At the same moment, according to Anadolu, someone standing at the door of the international arrivals area started shouting, sending people inside scurrying in all directions while an armed man entered. Security forces fired on the attacker, and he detonated his explosives before reaching the X-ray control. A third attacker blew himself up outside the arrivals terminal, according to the account.
Funerals for some of the victims began yesterday as Turkish authorities tried to piece together how the attack happened, going through surveillance footage and interviewing witnesses to establish a preliminary timeline.
As dawn broke over the destroyed terminal, workers began removing debris. The airport reopened yesterday morning, in sharp contrast to the 12-day complete shutdown in Brussels after the deadly airport bombing there in March. An information board inside showed about one-third of scheduled flights were cancelled and a host of others were delayed.

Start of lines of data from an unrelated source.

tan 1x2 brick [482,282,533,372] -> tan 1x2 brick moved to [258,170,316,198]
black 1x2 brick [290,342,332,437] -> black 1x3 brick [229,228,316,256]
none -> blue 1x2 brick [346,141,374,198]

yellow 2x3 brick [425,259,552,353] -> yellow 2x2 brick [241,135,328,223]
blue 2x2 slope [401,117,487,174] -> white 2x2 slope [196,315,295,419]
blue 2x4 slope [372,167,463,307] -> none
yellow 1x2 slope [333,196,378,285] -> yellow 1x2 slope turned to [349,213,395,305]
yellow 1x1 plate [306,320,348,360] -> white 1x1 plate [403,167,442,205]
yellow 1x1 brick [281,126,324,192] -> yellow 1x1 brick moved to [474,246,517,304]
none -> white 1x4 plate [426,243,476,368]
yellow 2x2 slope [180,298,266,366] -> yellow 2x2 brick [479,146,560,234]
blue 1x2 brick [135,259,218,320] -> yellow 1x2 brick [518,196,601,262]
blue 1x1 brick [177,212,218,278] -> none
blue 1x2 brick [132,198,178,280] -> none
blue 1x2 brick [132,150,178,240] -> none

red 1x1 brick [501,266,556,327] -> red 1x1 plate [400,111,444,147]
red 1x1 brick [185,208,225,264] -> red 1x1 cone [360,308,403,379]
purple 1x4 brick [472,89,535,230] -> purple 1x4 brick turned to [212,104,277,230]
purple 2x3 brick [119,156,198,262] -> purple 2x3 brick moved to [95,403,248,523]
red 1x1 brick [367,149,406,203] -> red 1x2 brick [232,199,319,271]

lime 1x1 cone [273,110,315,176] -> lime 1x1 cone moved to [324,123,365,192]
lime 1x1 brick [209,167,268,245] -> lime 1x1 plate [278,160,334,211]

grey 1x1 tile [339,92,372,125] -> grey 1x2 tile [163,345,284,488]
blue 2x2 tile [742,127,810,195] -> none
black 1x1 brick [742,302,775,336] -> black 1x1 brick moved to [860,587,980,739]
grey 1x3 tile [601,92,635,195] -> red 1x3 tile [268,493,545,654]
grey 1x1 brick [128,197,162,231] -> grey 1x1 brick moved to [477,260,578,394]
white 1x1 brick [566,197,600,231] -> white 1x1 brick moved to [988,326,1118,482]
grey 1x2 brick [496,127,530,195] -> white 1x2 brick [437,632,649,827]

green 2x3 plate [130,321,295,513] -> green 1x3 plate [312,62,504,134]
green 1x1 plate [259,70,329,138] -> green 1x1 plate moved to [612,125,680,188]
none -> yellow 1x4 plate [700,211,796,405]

By evening, the Islamic State group had not claimed responsibility for the attack, although it did issue an infographic celebrating two years since announcing a caliphate. It claimed to have "covert units" in Turkey, among other places, according to the SITE Intelligence Group.
Turkish Prime Minister Binali Yildirim said it appeared that the Islamic State group, which has threatened Turkey repeatedly, was responsible.
"Even though the indications suggest Daesh, our investigations are continuing," Yildirim said, using shorthand for the Islamic State group. He also suggested the attack could be linked to steps Ankara took Monday towards mending strained ties with Israel and Russia.